Secretary of the Navy John Phelan announced the cancellation of the Constellation-class program on November 25, 2025. The twelve ships originally planned for Naval Station Everett will not be built.

What is the FF(X) frigate?

The FF(X) is the Navy’s replacement frigate class, announced December 19, 2025. It is based on Huntington Ingalls Industries’ Legend-class National Security Cutter — the same 418-foot, 4,000-ton design the U.S. Coast Guard operates. The first ship is to be built at Ingalls Shipbuilding in Pascagoula, Mississippi and launched in 2028.

Will Naval Station Everett get the FF(X) frigates?

The Navy has not announced homeports for the FF(X) class. Rep. Rick Larsen, Sen. Maria Cantwell, Sen. Patty Murray, and Snohomish County Executive Dave Somers are publicly lobbying for Naval Station Everett to receive the assignment, citing the same Pacific-access and infrastructure arguments that won Everett the Constellation homeport in 2021.

How many sailors would FF(X) bring to Everett if the base is selected?

If the Navy holds to a twelve-ship assignment and a crew size of roughly 140 per hull, the FF(X) fleet would bring approximately 1,700–2,000 sailors plus dependents to Naval Station Everett — smaller than the 2,900 personnel the Constellation program would have delivered, but still a material increase over today’s footprint.
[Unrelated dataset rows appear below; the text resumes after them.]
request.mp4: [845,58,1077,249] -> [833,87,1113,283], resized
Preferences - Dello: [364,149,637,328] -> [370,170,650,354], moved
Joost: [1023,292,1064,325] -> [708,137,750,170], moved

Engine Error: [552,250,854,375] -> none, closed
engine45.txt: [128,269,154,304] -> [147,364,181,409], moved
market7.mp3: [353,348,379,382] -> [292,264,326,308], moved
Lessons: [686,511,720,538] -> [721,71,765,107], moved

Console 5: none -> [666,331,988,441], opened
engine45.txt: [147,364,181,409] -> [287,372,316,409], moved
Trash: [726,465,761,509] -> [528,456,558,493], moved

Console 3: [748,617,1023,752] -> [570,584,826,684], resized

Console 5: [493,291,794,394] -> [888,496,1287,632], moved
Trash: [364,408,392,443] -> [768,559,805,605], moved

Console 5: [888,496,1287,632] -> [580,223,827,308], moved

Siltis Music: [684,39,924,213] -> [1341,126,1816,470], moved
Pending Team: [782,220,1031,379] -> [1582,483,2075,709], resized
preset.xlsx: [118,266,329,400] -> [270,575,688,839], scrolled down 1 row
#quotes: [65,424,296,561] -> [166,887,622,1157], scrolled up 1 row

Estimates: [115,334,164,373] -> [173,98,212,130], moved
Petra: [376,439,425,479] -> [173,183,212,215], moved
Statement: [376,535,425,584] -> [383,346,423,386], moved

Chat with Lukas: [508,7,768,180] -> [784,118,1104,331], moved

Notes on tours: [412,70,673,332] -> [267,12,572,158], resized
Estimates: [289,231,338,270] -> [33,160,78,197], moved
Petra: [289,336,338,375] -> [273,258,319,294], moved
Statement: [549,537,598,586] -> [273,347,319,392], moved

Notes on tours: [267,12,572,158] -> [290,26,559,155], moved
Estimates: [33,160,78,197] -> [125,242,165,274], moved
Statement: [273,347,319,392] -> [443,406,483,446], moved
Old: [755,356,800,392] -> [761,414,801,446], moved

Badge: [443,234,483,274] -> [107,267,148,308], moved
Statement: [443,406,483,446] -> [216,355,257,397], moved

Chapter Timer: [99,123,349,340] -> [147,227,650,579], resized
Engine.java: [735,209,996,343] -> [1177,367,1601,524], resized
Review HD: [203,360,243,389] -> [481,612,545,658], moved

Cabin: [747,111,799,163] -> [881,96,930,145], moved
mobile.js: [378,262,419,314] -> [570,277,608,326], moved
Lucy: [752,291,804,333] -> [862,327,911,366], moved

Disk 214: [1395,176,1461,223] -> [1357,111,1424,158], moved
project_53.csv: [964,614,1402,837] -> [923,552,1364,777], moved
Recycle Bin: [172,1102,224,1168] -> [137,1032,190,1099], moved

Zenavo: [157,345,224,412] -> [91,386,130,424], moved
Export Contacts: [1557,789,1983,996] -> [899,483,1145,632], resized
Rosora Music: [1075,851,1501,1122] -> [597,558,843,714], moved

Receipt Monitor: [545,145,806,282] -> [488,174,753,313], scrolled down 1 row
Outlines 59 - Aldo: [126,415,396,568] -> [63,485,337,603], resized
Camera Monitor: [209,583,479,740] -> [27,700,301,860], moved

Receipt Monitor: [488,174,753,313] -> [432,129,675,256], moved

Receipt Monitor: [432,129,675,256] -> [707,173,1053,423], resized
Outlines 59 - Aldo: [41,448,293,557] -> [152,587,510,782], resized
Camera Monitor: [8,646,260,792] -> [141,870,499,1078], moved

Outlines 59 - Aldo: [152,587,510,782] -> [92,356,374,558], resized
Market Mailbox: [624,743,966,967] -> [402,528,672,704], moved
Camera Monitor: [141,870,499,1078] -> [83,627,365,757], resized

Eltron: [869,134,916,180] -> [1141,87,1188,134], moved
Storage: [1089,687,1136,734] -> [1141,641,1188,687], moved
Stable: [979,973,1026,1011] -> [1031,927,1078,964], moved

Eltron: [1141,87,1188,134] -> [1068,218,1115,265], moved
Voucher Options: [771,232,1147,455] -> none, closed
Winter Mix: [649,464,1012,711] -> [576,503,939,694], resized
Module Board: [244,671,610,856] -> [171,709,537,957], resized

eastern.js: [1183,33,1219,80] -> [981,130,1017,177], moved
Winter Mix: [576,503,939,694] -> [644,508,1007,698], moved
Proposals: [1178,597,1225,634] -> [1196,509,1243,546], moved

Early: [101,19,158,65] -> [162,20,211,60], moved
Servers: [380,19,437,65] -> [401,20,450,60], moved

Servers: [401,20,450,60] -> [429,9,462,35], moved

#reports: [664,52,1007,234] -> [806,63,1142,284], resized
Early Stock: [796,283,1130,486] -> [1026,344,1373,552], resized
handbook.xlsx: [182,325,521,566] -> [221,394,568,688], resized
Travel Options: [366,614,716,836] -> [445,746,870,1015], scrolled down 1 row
When could the first FF(X) frigate arrive at Naval Station Everett?

Based on the December 2025 Navy timeline, the first FF(X) hull is targeted for launch in 2028. Homeport assignment typically occurs 12–18 months before launch, and first operational arrival at a homeport happens 1–2 years after commissioning. Realistically, the earliest an FF(X) would arrive at Naval Station Everett — assuming Everett wins the assignment — is the early 2030s.

What is Naval Station Everett’s current economic impact on Snohomish County?

Economic Alliance Snohomish County estimates Naval Station Everett generates approximately $340 million in annual regional economic activity, supporting roughly 6,000 active-duty sailors and civilians and their dependents across the north Snohomish County economy.

Which Navy ships are currently homeported at Naval Station Everett?

Naval Station Everett currently homeports three Arleigh Burke-class destroyers, including USS Gridley, plus supporting ships and commands. The five-ship current footprint is stable for the rest of the decade and is not affected by the FF(X) homeport decision.

Who is lobbying for Naval Station Everett to get the FF(X) homeport assignment?

The public Everett coalition includes Rep. Rick Larsen (D-Everett), ranking member of the House Armed Services Seapower Subcommittee; Sen. Maria Cantwell; Sen. Patty Murray; Snohomish County Executive Dave Somers; and Economic Alliance Snohomish County. The lobbying focuses on Pacific-access geography, existing pier and housing infrastructure, and the readiness of Puget Sound Naval Shipyard for maintenance availabilities.